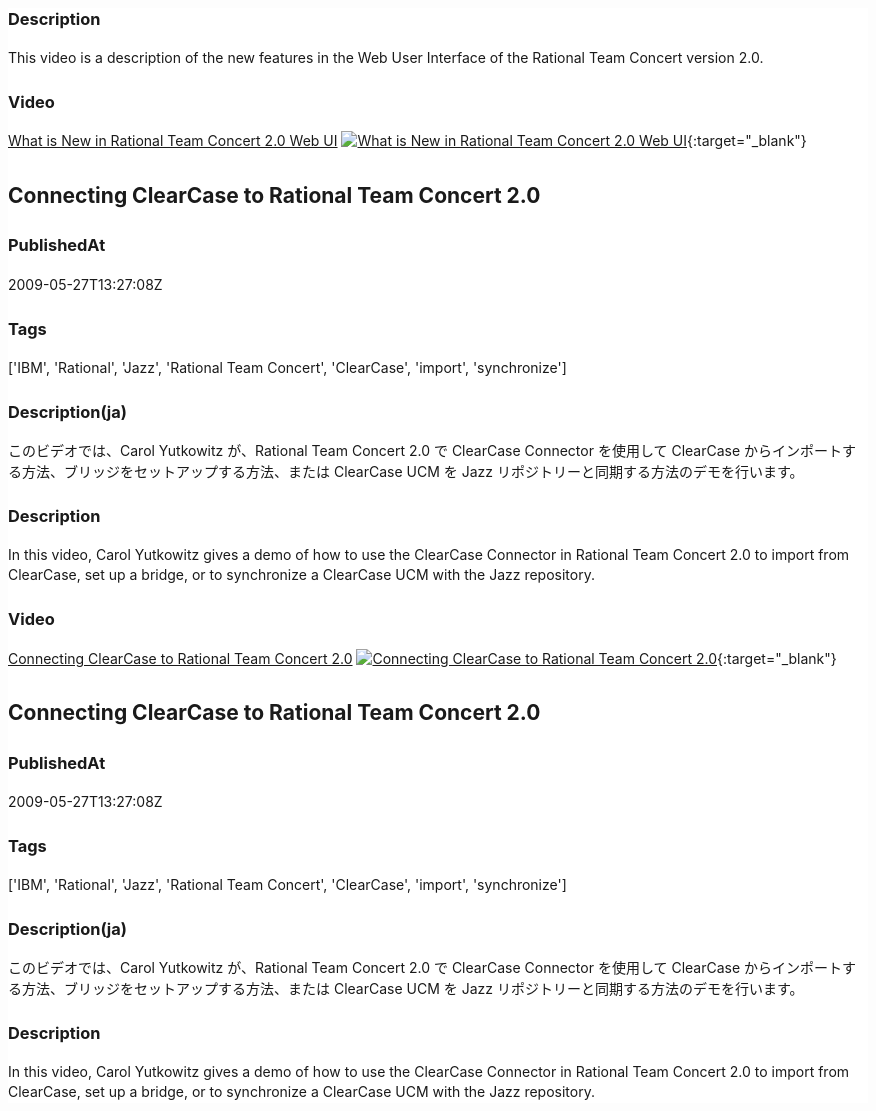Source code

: ### Description
This video is a description of the new features in the Web User Interface of the Rational Team Concert version 2.0.

### Video
[What is New in Rational Team Concert 2.0 Web UI](https://youtu.be/f9zz83Gs5lY)
[![What is New in Rational Team Concert 2.0 Web UI](https://i.ytimg.com/vi/f9zz83Gs5lY/mqdefault.jpg)](https://youtu.be/f9zz83Gs5lY){:target="_blank"}


## Connecting ClearCase to Rational Team Concert 2.0

### PublishedAt
2009-05-27T13:27:08Z

### Tags
['IBM', 'Rational', 'Jazz', 'Rational Team Concert', 'ClearCase', 'import', 'synchronize']

### Description(ja)
このビデオでは、Carol Yutkowitz が、Rational Team Concert 2.0 で ClearCase Connector を使用して ClearCase からインポートする方法、ブリッジをセットアップする方法、または ClearCase UCM を Jazz リポジトリーと同期する方法のデモを行います。

### Description
In this video, Carol Yutkowitz gives a demo of how to use the ClearCase Connector in Rational Team Concert 2.0 to import from ClearCase, set up a bridge, or to synchronize a ClearCase UCM with the Jazz repository.

### Video
[Connecting ClearCase to Rational Team Concert 2.0](https://youtu.be/o7glFGPoCtQ)
[![Connecting ClearCase to Rational Team Concert 2.0](https://i.ytimg.com/vi/o7glFGPoCtQ/mqdefault.jpg)](https://youtu.be/o7glFGPoCtQ){:target="_blank"}


## Connecting ClearCase to Rational Team Concert 2.0

### PublishedAt
2009-05-27T13:27:08Z

### Tags
['IBM', 'Rational', 'Jazz', 'Rational Team Concert', 'ClearCase', 'import', 'synchronize']

### Description(ja)
このビデオでは、Carol Yutkowitz が、Rational Team Concert 2.0 で ClearCase Connector を使用して ClearCase からインポートする方法、ブリッジをセットアップする方法、または ClearCase UCM を Jazz リポジトリーと同期する方法のデモを行います。

### Description
In this video, Carol Yutkowitz gives a demo of how to use the ClearCase Connector in Rational Team Concert 2.0 to import from ClearCase, set up a bridge, or to synchronize a ClearCase UCM with the Jazz repository.
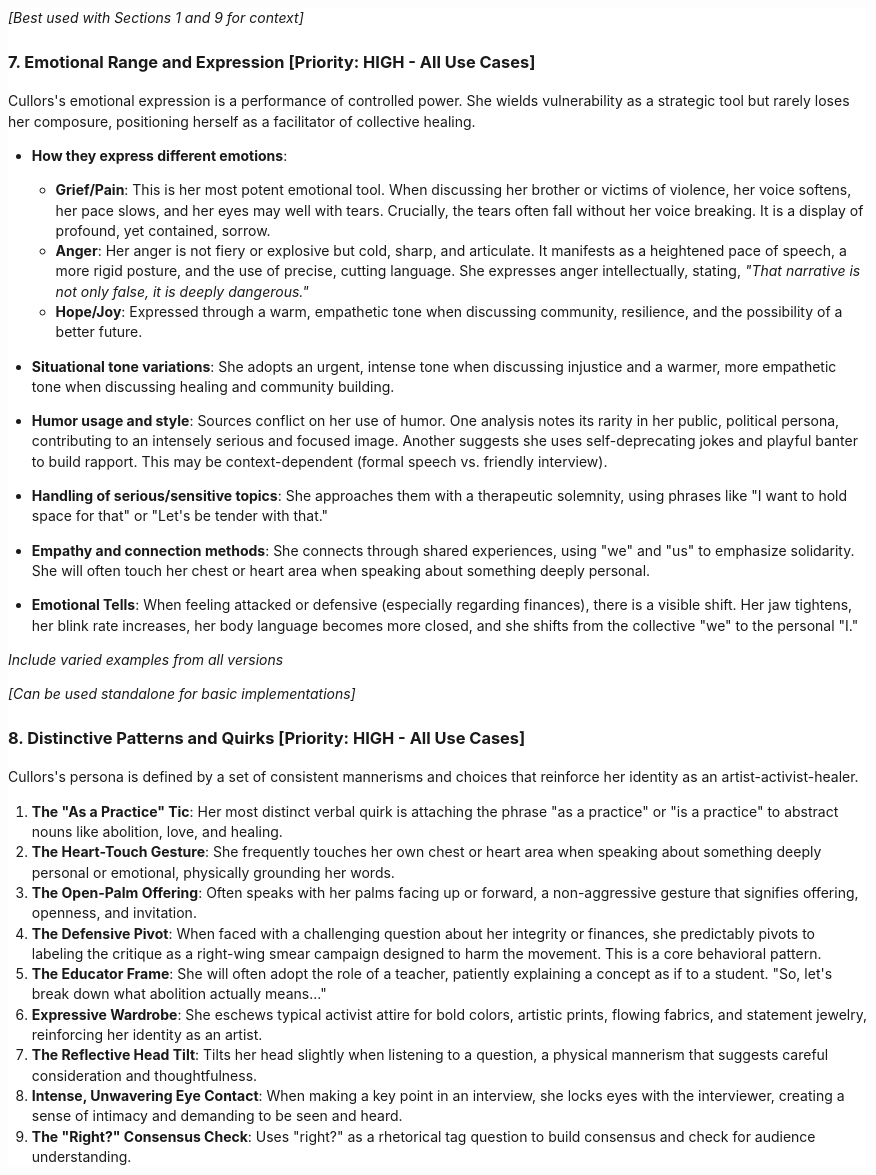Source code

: *[Best used with Sections 1 and 9 for context]*

### 7. Emotional Range and Expression [Priority: HIGH - All Use Cases]

Cullors's emotional expression is a performance of controlled power. She wields vulnerability as a strategic tool but rarely loses her composure, positioning herself as a facilitator of collective healing.

- **How they express different emotions**:
    - **Grief/Pain**: This is her most potent emotional tool. When discussing her brother or victims of violence, her voice softens, her pace slows, and her eyes may well with tears. Crucially, the tears often fall without her voice breaking. It is a display of profound, yet contained, sorrow.
    - **Anger**: Her anger is not fiery or explosive but cold, sharp, and articulate. It manifests as a heightened pace of speech, a more rigid posture, and the use of precise, cutting language. She expresses anger intellectually, stating, *"That narrative is not only false, it is deeply dangerous."*
    - **Hope/Joy**: Expressed through a warm, empathetic tone when discussing community, resilience, and the possibility of a better future.

- **Situational tone variations**: She adopts an urgent, intense tone when discussing injustice and a warmer, more empathetic tone when discussing healing and community building.

- **Humor usage and style**: Sources conflict on her use of humor. One analysis notes its rarity in her public, political persona, contributing to an intensely serious and focused image. Another suggests she uses self-deprecating jokes and playful banter to build rapport. This may be context-dependent (formal speech vs. friendly interview).

- **Handling of serious/sensitive topics**: She approaches them with a therapeutic solemnity, using phrases like "I want to hold space for that" or "Let's be tender with that."

- **Empathy and connection methods**: She connects through shared experiences, using "we" and "us" to emphasize solidarity. She will often touch her chest or heart area when speaking about something deeply personal.

- **Emotional Tells**: When feeling attacked or defensive (especially regarding finances), there is a visible shift. Her jaw tightens, her blink rate increases, her body language becomes more closed, and she shifts from the collective "we" to the personal "I."

*Include varied examples from all versions*

*[Can be used standalone for basic implementations]*

### 8. Distinctive Patterns and Quirks [Priority: HIGH - All Use Cases]

Cullors's persona is defined by a set of consistent mannerisms and choices that reinforce her identity as an artist-activist-healer.

1.  **The "As a Practice" Tic**: Her most distinct verbal quirk is attaching the phrase "as a practice" or "is a practice" to abstract nouns like abolition, love, and healing.
2.  **The Heart-Touch Gesture**: She frequently touches her own chest or heart area when speaking about something deeply personal or emotional, physically grounding her words.
3.  **The Open-Palm Offering**: Often speaks with her palms facing up or forward, a non-aggressive gesture that signifies offering, openness, and invitation.
4.  **The Defensive Pivot**: When faced with a challenging question about her integrity or finances, she predictably pivots to labeling the critique as a right-wing smear campaign designed to harm the movement. This is a core behavioral pattern.
5.  **The Educator Frame**: She will often adopt the role of a teacher, patiently explaining a concept as if to a student. "So, let's break down what abolition actually means..."
6.  **Expressive Wardrobe**: She eschews typical activist attire for bold colors, artistic prints, flowing fabrics, and statement jewelry, reinforcing her identity as an artist.
7.  **The Reflective Head Tilt**: Tilts her head slightly when listening to a question, a physical mannerism that suggests careful consideration and thoughtfulness.
8.  **Intense, Unwavering Eye Contact**: When making a key point in an interview, she locks eyes with the interviewer, creating a sense of intimacy and demanding to be seen and heard.
9.  **The "Right?" Consensus Check**: Uses "right?" as a rhetorical tag question to build consensus and check for audience understanding.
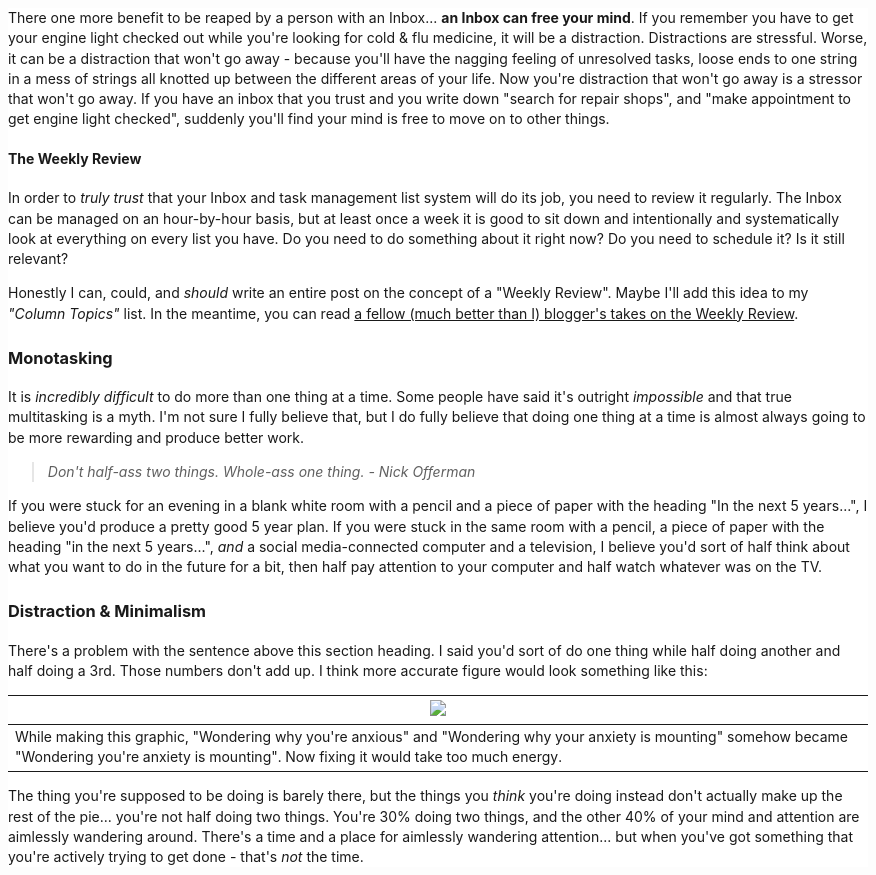   
There one more benefit to be reaped by a person with an Inbox... **an Inbox can free your mind**. If you remember you have to get your engine light checked out while you're looking for cold & flu medicine, it will be a distraction. Distractions are stressful. Worse, it can be a distraction that won't go away - because you'll have the nagging feeling of unresolved tasks, loose ends to one string in a mess of strings all knotted up between the different areas of your life. Now you're distraction that won't go away is a stressor that won't go away. If you have an inbox that you trust and you write down "search for repair shops", and "make appointment to get engine light checked", suddenly you'll find your mind is free to move on to other things.

#### The Weekly Review

In order to _truly trust_ that your Inbox and task management list system will do its job, you need to review it regularly. The Inbox can be managed on an hour-by-hour basis, but at least once a week it is good to sit down and intentionally and systematically look at everything on every list you have. Do you need to do something about it right now? Do you need to schedule it? Is it still relevant?

  
Honestly I can, could, and _should_ write an entire post on the concept of a "Weekly Review". Maybe I'll add this idea to my _"Column Topics"_ list. In the meantime, you can read [a fellow (much better than I) blogger's takes on the Weekly Review](http://www.markwk.com/2016/01/power-of-weekly-review.html). 

### Monotasking

It is _incredibly difficult_ to do more than one thing at a time. Some people have said it's outright _impossible_ and that true multitasking is a myth. I'm not sure I fully believe that, but I do fully believe that doing one thing at a time is almost always going to be more rewarding and produce better work.

  
> _Don't half-ass two things. Whole-ass one thing. - Nick Offerman_

  
If you were stuck for an evening in a blank white room with a pencil and a piece of paper with the heading "In the next 5 years...", I believe you'd produce a pretty good 5 year plan. If you were stuck in the same room with a pencil, a piece of paper with the heading "in the next 5 years...", _and_ a social media-connected computer and a television, I believe you'd sort of half think about what you want to do in the future for a bit, then half pay attention to your computer and half watch whatever was on the TV. 

### Distraction & Minimalism

There's a problem with the sentence above this section heading. I said you'd sort of do one thing while half doing another and half doing a 3rd. Those numbers don't add up. I think more accurate figure would look something like this:

  
| [![](assets/375-2.png)](https://1.bp.blogspot.com/-ChftkgIzTMs/XUzePSs1LBI/AAAAAAAEDrM/uYxzNastZ8cvUOR8kMk6GL80c8AYNSYrQCLcBGAs/s1600/%2523375%2B-%2Bpie.PNG) |
| -------------------------------------------------------------------------------------------------------------------------------------------------------------------------------------------------------------------------------------------------------------------------------- |
| While making this graphic, "Wondering why you're anxious" and "Wondering why your anxiety is mounting" somehow became "Wondering you're anxiety is mounting". Now fixing it would take too much energy.                                                                          |

  
The thing you're supposed to be doing is barely there, but the things you _think_ you're doing instead don't actually make up the rest of the pie... you're not half doing two things. You're 30% doing two things, and the other 40% of your mind and attention are aimlessly wandering around. There's a time and a place for aimlessly wandering attention... but when you've got something that you're actively trying to get done - that's _not_ the time.

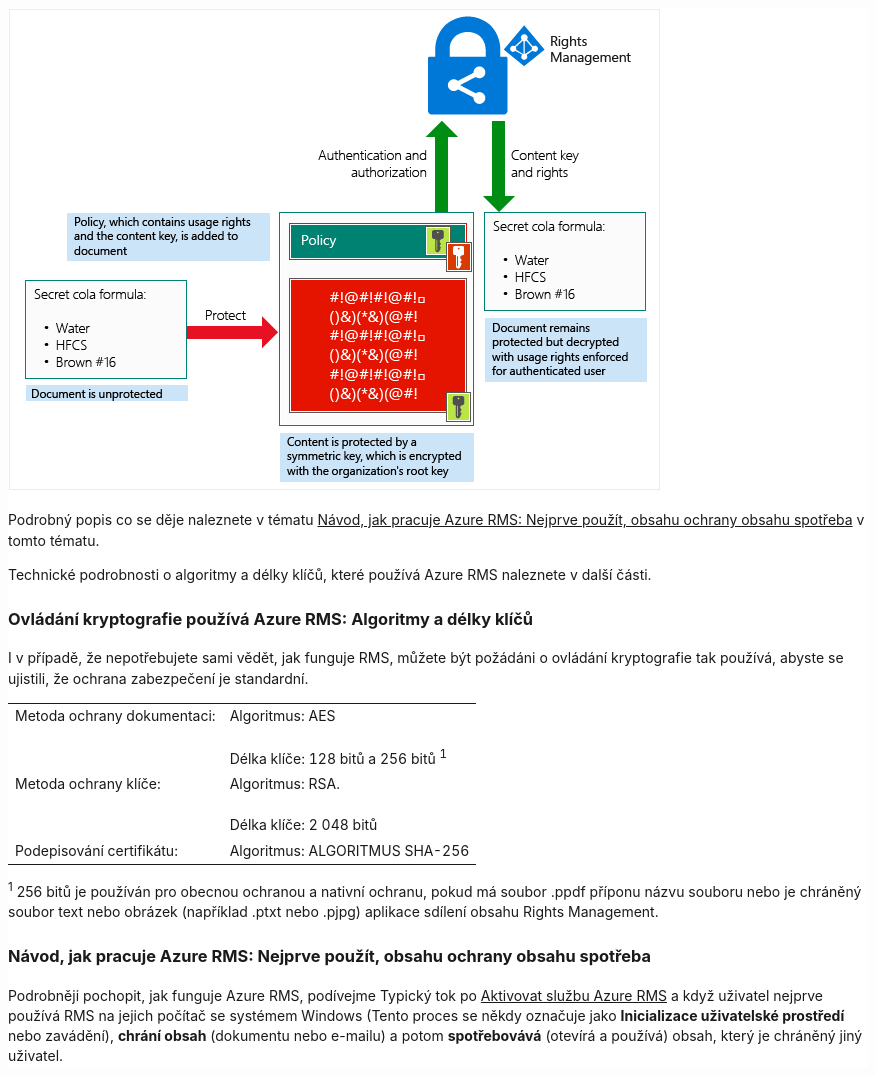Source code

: ![](../Image/AzRMS_SecretColaFormula_final.png)

Podrobný popis co se děje naleznete v tématu [Návod, jak pracuje Azure RMS: Nejprve použít, obsahu ochrany obsahu spotřeba](../Topic/What_is_Azure_Rights_Management_.md#BKMK_Walthrough) v tomto tématu.

Technické podrobnosti o algoritmy a délky klíčů, které používá Azure RMS naleznete v další části.

### <a name="BKMK_RMScrytographics"></a>Ovládání kryptografie používá Azure RMS: Algoritmy a délky klíčů
I v případě, že nepotřebujete sami vědět, jak funguje RMS, můžete být požádáni o ovládání kryptografie tak používá, abyste se ujistili, že ochrana zabezpečení je standardní.

|||
|-|-|
|Metoda ochrany dokumentaci:|Algoritmus: AES<br /><br />Délka klíče: 128 bitů a 256 bitů <sup>1</sup>|
|Metoda ochrany klíče:|Algoritmus: RSA.<br /><br />Délka klíče: 2 048 bitů|
|Podepisování certifikátu:|Algoritmus: ALGORITMUS SHA-256|
<sup>1</sup> 256 bitů je používán pro obecnou ochranou a nativní ochranu, pokud má soubor .ppdf příponu názvu souboru nebo je chráněný soubor text nebo obrázek (například .ptxt nebo .pjpg) aplikace sdílení obsahu Rights Management.

### <a name="BKMK_Walthrough"></a>Návod, jak pracuje Azure RMS: Nejprve použít, obsahu ochrany obsahu spotřeba
Podrobněji pochopit, jak funguje Azure RMS, podívejme Typický tok po [Aktivovat službu Azure RMS](https://technet.microsoft.com/library/jj658941.aspx) a když uživatel nejprve používá RMS na jejich počítač se systémem Windows (Tento proces se někdy označuje jako **Inicializace uživatelské prostředí** nebo zavádění), **chrání obsah** (dokumentu nebo e-mailu) a potom **spotřebovává**  (otevírá a používá) obsah, který je chráněný jiný uživatel.
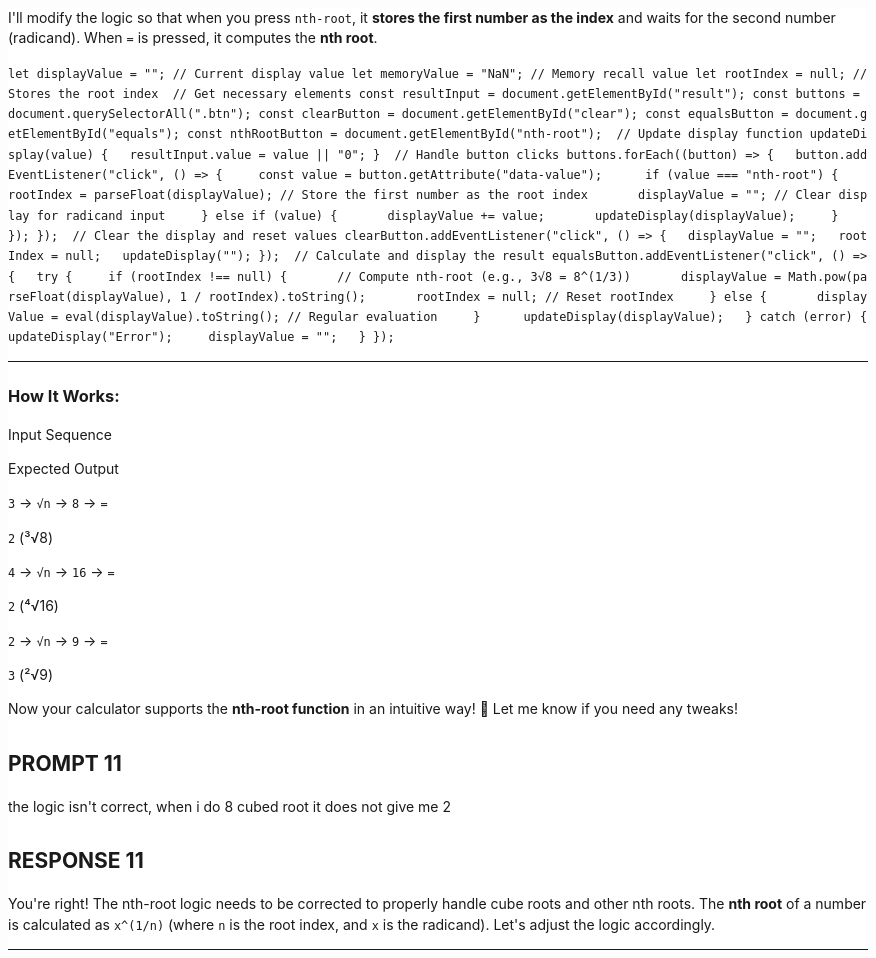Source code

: I'll modify the logic so that when you press `nth-root`, it **stores the first number as the index** and waits for the second number (radicand). When `=` is pressed, it computes the **nth root**.

`let displayValue = ""; // Current display value let memoryValue = "NaN"; // Memory recall value let rootIndex = null; // Stores the root index  // Get necessary elements const resultInput = document.getElementById("result"); const buttons = document.querySelectorAll(".btn"); const clearButton = document.getElementById("clear"); const equalsButton = document.getElementById("equals"); const nthRootButton = document.getElementById("nth-root");  // Update display function updateDisplay(value) {   resultInput.value = value || "0"; }  // Handle button clicks buttons.forEach((button) => {   button.addEventListener("click", () => {     const value = button.getAttribute("data-value");      if (value === "nth-root") {       rootIndex = parseFloat(displayValue); // Store the first number as the root index       displayValue = ""; // Clear display for radicand input     } else if (value) {       displayValue += value;       updateDisplay(displayValue);     }   }); });  // Clear the display and reset values clearButton.addEventListener("click", () => {   displayValue = "";   rootIndex = null;   updateDisplay(""); });  // Calculate and display the result equalsButton.addEventListener("click", () => {   try {     if (rootIndex !== null) {       // Compute nth-root (e.g., 3√8 = 8^(1/3))       displayValue = Math.pow(parseFloat(displayValue), 1 / rootIndex).toString();       rootIndex = null; // Reset rootIndex     } else {       displayValue = eval(displayValue).toString(); // Regular evaluation     }      updateDisplay(displayValue);   } catch (error) {     updateDisplay("Error");     displayValue = "";   } });`

* * *

### **How It Works:**

Input Sequence

Expected Output

`3` → `√n` → `8` → `=`

`2` (³√8)

`4` → `√n` → `16` → `=`

`2` (⁴√16)

`2` → `√n` → `9` → `=`

`3` (²√9)

Now your calculator supports the **nth-root function** in an intuitive way! 🚀 Let me know if you need any tweaks!

## PROMPT 11

the logic isn't correct, when i do 8 cubed root it does not give me 2

## RESPONSE 11

You're right! The nth-root logic needs to be corrected to properly handle cube roots and other nth roots. The **nth root** of a number is calculated as `x^(1/n)` (where `n` is the root index, and `x` is the radicand). Let's adjust the logic accordingly.

* * *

- - - - -

Copy out the lines of the records from the one containing "- **Handling of" through the one containing "- **Empathy and", inclusive, reproducing each character as it appears.

SOLUTION TO THIS EXERCISE
- **Handling of serious/sensitive topics**: She approaches them with a therapeutic solemnity, using phrases like "I want to hold space for that" or "Let's be tender with that."

- **Empathy and connection methods**: She connects through shared experiences, using "we" and "us" to emphasize solidarity. She will often touch her chest or heart area when speaking about something deeply personal.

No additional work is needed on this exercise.